One Brick
- Formation: 2001
- Type: Service club
- Region served: World Wide
- Membership: 100,000
- Key people: Clive Charlwood, Dave Shefferman, Brian Gee
- Website: http://www.onebrick.org

= One Brick =

One Brick is a 501(c)(3) non-profit service organization organized in twelve cities in the United States.

==History==

One Brick was founded in San Francisco in 2001. The founders were three friends, who recognized that a large number of volunteers are put off the volunteer experience by the necessity to attend orientations and make a regular commitment to a particular organization. The goal of One Brick is therefore to provide a sustainable volunteer pool to non-profit organizations by making the volunteer experience convenient and social.

With growth of the San Francisco chapter, new One Brick chapters were founded in New York (2002), Chicago (2004), Washington, DC (2006), Minneapolis (2008), Seattle (2009), Orlando (2010), Detroit (2011), Silicon Valley(2011), Philadelphia (2012), Los Angeles (2012), Boston (2012) One Brick Builds (2017) and New Orleans (2018).

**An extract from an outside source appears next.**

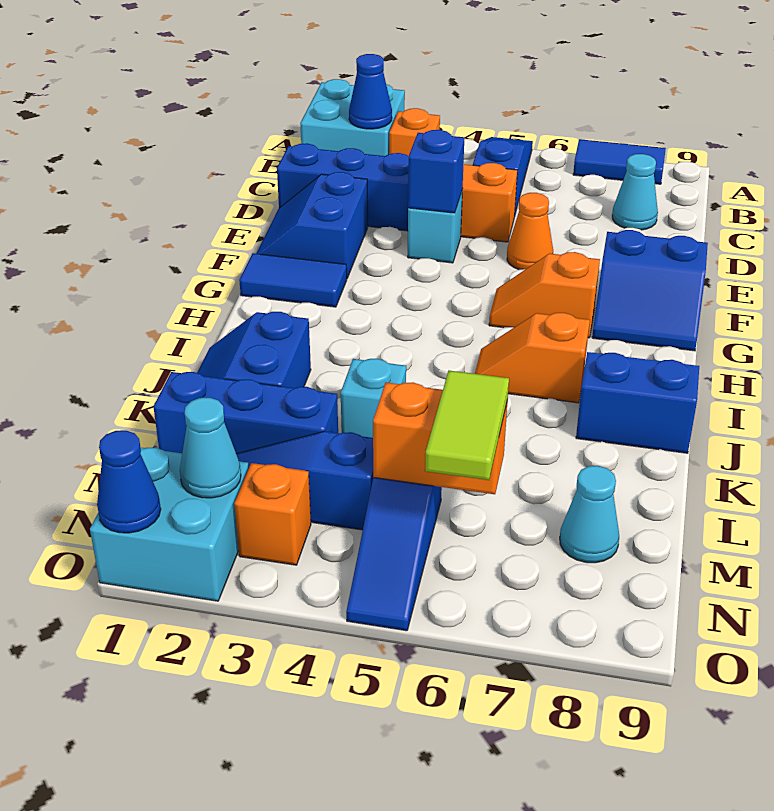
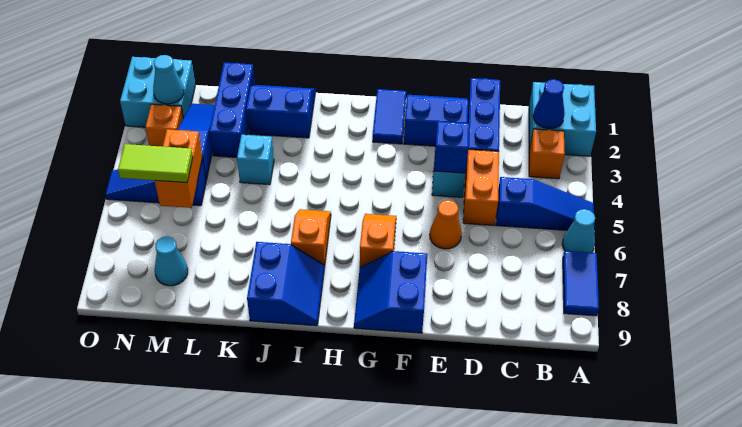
cyan 1x1 cone [612,154,658,230] -> cyan 1x1 cone moved to [562,209,595,253]
blue 1x1 cone [97,430,161,533] -> none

Since it started, One Brick has contributed almost 630,000 volunteer hours (315 person years) to non-profit organizations in these cities. One Brick has also hosted over 25 work teams in New Orleans where they have contributed to assisting reconstruction efforts for communities affected by Hurricane Katrina. In 2017 One Brick founded the new One Brick Builds chapter to assist rebuilding in New Orleans but also in other distant communities hit by natural disaster such as Baton Rouge, Columbia SC (Hurricane Joaquin), Wall Township NJ (Hurricane Sandy).

==Structure==

One Brick membership is open to individuals 21 or older. Volunteers join through the organization's website, and are then able to register for One Brick events, which are listed on an online calendar. Volunteers sign-up for events that interest them and fit within their schedules. As the organization is built on the premise of "commitment-free volunteering," volunteers are not required to attend a minimum number of events.

One Brick 'event managers' liaise between volunteers and representatives of partner non-profits, and organize after-event socials. The managers are volunteers who have undergone training to be able to coordinate the needs of the volunteers and non-profit partner organizations. The primary role of the manager is to ensure that the volunteers know where and when an event is taking place and to provide records of which members attended an event to chapter management.

Within an individual One Brick chapter, a management team oversees administration. These activities include reaching out to non-profit partners to set up new One Brick events, fundraising, and marketing. The management team is staffed entirely by volunteers, who are typically experienced One Brick managers. At the national level, One Brick is run by an Executive Director, who ensures collaboration between the chapters in different cities.

==Activities==

One Brick operates by connecting volunteers with non-profit partner organizations. Over 1,600 organizations have partnered with One Brick, including Habitat for Humanity, American Heart Association, DC Central Kitchen, and the Greater Chicago Food Depository. The exact activity performed by volunteers on the day of an event depends on the mission of the non-profit partner, but typical examples include sorting charitable contributions, preparing food for disadvantaged members of the community, assisting at fund-raising galas and helping to clean up parks and green spaces. One Brick events usually last 3–4 hours. After each event, the One Brick manager organizes a get-together for the volunteers to socialize. This social aspect is considered a key feature of the One Brick volunteer experience.